カノンの急激な発展に伴い、弾速や射程で劣るため消えてしまったカノンの亜種。雲海のエーテルに反応して騎士の速度を下げる武器だ。

被弾したはずなのにダメージがらしきものもなく、衝撃も大したことがなかったが。そういうことか。


システィーナのスカーレット。あれは近接戦用機ではあるが、蛇使いサーペンタリウスを使うことを主目的にした、どっちかというとシスティーナの趣味で作られた感のある騎士だ。

そして、以前戦った海賊の強襲型機。あれは、ただ近接武装を装備しただけの急ごしらえの震電の劣化版のような騎士だった。

だがあれは、そのいずれとも違う。


グラビティカノンで足を止めてパイルバンカーで仕留める。

明確なコンセプトをもってくみ上げられた近接戦用機、近接戦を挑む相手を迎撃するタイプの騎士だ。

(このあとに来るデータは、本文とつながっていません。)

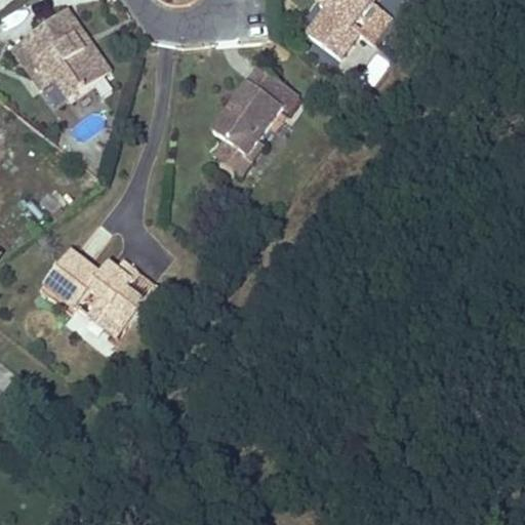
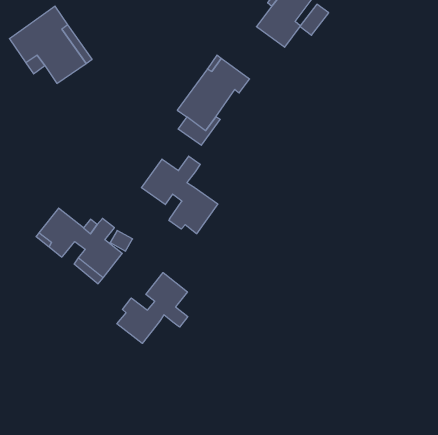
building: none -> [141,156,218,234]
building: none -> [117,273,188,343]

『近接戦用の騎士は今まではほとんど見かけなかったが。

君の活躍のお陰で少し増えてきたようだね。彼らもそのためにこれを作ったそうだ』


俺と震電の存在によって空戦の戦術が明確に変化しつつあることがわかった。そしてそれに対応する、新たな設計思想で組まれた機体もでてきている。


だがそんな思索は後回しだ。今はここを切り抜けないと。

距離を取るべきなのか、切り込むべきなのか。

今までなら切り込みだったが、必殺の武器がある、と思うと迷わずに行くのは難しい。

槍騎兵ランツィラーが再び迫る。


『もう逃げることはできんぞ』






浪漫武装、パイルバンカー。一部の要望に応えて登場です。